OBJECTIVE>
Copy the lines of the data below that run from the line containing "scientific name: Boloria selene" through the line containing "genus: Cirsium", inclusive.

EXERCISE DATA>
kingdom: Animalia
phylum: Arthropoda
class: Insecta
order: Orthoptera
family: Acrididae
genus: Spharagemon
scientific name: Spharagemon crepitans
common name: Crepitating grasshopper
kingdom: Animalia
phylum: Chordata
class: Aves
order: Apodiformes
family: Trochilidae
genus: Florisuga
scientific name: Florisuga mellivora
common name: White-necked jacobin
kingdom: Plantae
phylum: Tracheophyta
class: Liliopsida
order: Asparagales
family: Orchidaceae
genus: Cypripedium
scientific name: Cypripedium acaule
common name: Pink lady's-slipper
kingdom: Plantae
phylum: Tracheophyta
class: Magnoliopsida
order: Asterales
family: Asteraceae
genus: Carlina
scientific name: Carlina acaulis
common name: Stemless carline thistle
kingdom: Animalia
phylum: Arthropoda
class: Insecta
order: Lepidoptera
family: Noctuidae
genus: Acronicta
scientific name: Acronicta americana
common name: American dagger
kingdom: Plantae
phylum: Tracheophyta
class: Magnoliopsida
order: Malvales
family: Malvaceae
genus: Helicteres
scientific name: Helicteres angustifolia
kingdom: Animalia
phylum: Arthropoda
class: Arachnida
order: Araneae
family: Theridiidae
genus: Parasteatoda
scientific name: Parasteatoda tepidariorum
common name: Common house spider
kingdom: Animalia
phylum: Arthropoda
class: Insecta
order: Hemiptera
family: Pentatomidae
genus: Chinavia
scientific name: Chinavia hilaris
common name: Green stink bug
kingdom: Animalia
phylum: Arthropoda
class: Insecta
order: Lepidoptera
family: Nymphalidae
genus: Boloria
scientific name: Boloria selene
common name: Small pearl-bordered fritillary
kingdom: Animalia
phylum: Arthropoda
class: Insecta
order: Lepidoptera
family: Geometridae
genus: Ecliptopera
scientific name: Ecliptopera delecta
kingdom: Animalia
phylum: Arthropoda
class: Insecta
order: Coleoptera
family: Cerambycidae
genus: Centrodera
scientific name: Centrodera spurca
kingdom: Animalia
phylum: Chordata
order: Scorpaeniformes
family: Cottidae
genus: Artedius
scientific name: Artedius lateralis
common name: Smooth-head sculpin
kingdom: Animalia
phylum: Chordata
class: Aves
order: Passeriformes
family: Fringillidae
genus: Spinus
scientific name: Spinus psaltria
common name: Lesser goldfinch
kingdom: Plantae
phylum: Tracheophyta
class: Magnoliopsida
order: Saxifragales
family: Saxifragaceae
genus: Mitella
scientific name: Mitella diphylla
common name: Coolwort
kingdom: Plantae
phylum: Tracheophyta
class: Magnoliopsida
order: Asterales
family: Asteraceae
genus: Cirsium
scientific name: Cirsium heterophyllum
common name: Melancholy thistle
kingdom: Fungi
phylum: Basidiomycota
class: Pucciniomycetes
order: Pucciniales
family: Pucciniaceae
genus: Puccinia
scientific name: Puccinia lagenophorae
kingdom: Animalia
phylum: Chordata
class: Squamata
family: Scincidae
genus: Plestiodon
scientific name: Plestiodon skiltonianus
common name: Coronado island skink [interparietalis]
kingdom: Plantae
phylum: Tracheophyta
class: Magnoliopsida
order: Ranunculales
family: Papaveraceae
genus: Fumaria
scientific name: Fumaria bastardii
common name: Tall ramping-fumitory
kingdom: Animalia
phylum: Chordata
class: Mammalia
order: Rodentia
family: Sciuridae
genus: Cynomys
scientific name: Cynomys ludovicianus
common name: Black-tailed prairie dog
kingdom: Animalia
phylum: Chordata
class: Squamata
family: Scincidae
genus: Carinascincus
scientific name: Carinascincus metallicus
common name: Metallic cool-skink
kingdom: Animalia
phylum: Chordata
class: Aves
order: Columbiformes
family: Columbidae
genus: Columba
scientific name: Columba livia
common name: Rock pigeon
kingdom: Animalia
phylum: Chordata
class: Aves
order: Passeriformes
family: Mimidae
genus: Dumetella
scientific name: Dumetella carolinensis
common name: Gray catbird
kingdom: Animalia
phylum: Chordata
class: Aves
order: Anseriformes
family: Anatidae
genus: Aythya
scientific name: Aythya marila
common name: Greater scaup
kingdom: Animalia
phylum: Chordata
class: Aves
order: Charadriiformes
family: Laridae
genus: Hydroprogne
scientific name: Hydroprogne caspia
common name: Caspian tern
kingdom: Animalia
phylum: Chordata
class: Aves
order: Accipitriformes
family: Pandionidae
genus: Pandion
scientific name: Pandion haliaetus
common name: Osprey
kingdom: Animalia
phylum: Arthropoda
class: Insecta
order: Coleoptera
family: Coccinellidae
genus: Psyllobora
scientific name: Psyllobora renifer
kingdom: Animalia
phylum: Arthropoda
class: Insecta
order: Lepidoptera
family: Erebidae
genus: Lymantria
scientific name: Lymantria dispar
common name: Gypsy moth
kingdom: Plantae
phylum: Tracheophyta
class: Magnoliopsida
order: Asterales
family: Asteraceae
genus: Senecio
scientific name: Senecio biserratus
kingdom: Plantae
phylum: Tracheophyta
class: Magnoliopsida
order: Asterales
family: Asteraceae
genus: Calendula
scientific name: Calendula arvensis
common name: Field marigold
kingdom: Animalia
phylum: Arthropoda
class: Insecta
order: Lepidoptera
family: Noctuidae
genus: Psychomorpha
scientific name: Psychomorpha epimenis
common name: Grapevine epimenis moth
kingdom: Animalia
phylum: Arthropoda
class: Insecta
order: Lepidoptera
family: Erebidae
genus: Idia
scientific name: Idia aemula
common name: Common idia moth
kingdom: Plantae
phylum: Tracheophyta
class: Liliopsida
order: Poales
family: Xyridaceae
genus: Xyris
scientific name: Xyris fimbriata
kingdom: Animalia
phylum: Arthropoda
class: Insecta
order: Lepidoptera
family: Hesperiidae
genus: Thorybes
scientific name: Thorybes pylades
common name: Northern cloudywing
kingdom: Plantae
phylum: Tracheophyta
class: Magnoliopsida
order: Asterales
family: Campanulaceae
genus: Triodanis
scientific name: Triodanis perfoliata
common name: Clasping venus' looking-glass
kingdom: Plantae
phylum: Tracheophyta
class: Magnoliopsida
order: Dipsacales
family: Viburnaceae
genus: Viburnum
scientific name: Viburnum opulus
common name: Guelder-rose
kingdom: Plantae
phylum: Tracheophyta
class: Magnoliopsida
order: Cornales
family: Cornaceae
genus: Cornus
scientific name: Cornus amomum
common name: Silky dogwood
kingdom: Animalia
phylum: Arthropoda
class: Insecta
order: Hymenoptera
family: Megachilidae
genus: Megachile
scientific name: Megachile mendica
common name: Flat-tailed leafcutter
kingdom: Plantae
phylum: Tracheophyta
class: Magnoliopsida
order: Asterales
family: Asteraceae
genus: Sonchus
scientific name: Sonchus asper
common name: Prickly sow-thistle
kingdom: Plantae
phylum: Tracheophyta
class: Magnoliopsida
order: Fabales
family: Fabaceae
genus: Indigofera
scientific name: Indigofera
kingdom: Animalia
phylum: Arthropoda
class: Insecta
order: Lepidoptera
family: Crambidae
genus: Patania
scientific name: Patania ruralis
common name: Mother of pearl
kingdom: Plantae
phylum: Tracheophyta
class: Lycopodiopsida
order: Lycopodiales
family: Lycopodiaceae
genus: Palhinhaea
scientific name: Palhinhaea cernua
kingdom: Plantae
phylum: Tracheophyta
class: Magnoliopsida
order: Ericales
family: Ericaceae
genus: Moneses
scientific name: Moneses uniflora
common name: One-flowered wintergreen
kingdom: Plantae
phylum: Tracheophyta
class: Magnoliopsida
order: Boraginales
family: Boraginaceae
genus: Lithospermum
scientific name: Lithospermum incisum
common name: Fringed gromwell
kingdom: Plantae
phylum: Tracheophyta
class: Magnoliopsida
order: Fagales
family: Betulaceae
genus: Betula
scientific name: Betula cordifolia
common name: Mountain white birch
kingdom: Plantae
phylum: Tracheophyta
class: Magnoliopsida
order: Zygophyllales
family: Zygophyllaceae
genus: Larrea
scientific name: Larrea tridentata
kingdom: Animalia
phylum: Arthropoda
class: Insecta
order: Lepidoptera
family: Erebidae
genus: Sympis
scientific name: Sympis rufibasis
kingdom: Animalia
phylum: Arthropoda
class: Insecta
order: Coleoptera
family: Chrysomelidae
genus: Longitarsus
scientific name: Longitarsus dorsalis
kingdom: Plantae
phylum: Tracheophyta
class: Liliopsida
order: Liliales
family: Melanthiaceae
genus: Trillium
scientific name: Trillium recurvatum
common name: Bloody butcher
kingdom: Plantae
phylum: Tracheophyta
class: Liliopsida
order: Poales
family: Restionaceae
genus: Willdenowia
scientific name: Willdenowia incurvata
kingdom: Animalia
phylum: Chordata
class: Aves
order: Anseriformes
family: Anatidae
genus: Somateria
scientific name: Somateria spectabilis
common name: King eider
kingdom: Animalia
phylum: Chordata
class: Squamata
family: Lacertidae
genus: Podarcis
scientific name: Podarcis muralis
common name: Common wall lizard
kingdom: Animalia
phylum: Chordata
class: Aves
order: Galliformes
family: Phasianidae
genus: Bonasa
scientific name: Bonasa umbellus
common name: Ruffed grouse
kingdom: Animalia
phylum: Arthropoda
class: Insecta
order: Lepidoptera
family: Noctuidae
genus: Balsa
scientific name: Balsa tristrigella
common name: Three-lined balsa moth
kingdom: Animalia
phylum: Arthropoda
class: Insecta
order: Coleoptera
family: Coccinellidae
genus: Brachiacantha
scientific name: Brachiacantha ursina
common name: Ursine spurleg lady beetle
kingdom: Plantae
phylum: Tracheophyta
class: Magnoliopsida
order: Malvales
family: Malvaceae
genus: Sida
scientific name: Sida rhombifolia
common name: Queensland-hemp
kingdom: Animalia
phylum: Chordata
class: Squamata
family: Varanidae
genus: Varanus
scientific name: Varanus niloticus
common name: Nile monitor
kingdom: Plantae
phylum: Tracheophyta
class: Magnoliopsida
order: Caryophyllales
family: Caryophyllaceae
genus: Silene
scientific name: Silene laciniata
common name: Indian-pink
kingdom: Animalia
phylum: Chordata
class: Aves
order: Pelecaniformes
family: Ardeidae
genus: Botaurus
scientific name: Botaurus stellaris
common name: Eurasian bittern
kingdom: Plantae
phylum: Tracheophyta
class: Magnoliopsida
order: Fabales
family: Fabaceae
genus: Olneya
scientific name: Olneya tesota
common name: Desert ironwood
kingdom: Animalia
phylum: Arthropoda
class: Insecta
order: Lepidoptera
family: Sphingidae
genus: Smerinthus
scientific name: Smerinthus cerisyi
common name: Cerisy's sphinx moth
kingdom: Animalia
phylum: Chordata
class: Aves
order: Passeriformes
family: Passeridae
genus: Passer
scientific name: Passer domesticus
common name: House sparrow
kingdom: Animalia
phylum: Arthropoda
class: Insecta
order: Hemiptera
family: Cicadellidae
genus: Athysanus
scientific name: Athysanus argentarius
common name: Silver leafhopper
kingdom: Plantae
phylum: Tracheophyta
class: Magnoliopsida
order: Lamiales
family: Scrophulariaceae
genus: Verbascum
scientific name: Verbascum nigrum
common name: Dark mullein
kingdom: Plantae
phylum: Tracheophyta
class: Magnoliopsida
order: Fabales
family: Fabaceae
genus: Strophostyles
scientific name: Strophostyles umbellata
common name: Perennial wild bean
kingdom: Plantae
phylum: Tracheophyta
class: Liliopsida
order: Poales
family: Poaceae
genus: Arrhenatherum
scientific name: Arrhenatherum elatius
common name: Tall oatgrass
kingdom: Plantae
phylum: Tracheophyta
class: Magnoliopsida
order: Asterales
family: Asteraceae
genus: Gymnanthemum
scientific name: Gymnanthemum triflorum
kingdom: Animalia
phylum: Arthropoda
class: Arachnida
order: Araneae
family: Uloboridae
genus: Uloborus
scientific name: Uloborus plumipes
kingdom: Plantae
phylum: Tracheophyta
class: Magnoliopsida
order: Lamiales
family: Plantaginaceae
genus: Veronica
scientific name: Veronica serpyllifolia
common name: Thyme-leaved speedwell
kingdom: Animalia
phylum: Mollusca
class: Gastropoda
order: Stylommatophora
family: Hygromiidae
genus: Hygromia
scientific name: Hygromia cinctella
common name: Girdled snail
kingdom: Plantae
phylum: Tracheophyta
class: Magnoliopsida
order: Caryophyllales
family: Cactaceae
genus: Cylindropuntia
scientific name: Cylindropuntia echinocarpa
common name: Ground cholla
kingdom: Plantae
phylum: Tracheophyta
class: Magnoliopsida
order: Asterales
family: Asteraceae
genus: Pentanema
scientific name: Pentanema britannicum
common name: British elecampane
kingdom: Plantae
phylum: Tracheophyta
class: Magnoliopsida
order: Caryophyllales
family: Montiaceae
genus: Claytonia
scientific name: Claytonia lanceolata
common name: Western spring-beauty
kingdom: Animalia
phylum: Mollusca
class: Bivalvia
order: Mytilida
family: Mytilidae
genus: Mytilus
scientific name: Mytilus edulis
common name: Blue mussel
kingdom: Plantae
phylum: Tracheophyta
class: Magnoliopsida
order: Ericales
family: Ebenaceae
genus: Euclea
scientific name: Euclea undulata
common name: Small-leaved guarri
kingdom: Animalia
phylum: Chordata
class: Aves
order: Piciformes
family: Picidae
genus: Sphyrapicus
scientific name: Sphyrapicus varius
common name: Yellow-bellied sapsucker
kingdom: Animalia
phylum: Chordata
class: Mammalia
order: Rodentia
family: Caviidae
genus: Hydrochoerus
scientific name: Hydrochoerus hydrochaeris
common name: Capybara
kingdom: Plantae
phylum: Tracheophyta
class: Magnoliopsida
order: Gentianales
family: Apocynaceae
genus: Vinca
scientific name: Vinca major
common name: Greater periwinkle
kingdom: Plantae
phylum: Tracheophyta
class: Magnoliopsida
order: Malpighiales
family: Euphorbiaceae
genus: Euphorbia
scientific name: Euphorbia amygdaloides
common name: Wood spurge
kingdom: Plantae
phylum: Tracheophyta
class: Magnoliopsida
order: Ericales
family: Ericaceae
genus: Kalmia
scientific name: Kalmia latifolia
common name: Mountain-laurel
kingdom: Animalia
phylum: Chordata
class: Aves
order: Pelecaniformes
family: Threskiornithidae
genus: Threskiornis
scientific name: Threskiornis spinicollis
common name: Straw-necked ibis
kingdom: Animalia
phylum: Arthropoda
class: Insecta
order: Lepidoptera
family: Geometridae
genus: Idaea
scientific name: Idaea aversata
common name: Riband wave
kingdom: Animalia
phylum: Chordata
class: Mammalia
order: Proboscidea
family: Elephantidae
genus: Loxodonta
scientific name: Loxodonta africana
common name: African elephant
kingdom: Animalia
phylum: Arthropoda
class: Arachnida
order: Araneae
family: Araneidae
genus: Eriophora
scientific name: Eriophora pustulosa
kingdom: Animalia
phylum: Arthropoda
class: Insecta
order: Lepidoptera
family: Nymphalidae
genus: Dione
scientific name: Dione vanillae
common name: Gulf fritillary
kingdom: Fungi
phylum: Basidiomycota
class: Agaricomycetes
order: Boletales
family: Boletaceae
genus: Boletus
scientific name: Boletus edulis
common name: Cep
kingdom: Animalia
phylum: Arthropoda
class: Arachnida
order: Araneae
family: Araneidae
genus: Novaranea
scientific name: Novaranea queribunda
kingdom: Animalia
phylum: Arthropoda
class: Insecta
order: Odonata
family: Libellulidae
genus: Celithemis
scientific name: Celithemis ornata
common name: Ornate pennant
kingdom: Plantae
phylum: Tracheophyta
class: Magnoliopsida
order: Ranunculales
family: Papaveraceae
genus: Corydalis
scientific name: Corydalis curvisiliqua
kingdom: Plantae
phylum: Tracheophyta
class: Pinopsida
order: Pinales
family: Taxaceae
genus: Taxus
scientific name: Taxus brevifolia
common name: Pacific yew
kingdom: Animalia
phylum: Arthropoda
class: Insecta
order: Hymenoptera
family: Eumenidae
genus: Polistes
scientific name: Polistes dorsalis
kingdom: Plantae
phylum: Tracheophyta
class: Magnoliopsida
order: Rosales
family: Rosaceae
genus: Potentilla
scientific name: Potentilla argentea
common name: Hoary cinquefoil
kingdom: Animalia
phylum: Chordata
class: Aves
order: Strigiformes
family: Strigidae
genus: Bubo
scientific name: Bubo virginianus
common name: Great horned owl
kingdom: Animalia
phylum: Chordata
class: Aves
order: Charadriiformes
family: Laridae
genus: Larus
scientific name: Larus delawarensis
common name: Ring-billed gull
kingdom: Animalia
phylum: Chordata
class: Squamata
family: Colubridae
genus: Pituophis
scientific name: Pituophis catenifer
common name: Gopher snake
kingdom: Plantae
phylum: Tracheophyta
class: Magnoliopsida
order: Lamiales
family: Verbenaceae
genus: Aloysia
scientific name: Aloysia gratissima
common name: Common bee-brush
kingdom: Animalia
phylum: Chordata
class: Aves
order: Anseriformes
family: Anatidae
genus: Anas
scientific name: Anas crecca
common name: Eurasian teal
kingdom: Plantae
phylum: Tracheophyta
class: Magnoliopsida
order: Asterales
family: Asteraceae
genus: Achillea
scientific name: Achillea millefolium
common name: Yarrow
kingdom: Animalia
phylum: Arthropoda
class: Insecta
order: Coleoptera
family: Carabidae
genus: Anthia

RESULT FOR THIS EXERCISE>
scientific name: Boloria selene
common name: Small pearl-bordered fritillary
kingdom: Animalia
phylum: Arthropoda
class: Insecta
order: Lepidoptera
family: Geometridae
genus: Ecliptopera
scientific name: Ecliptopera delecta
kingdom: Animalia
phylum: Arthropoda
class: Insecta
order: Coleoptera
family: Cerambycidae
genus: Centrodera
scientific name: Centrodera spurca
kingdom: Animalia
phylum: Chordata
order: Scorpaeniformes
family: Cottidae
genus: Artedius
scientific name: Artedius lateralis
common name: Smooth-head sculpin
kingdom: Animalia
phylum: Chordata
class: Aves
order: Passeriformes
family: Fringillidae
genus: Spinus
scientific name: Spinus psaltria
common name: Lesser goldfinch
kingdom: Plantae
phylum: Tracheophyta
class: Magnoliopsida
order: Saxifragales
family: Saxifragaceae
genus: Mitella
scientific name: Mitella diphylla
common name: Coolwort
kingdom: Plantae
phylum: Tracheophyta
class: Magnoliopsida
order: Asterales
family: Asteraceae
genus: Cirsium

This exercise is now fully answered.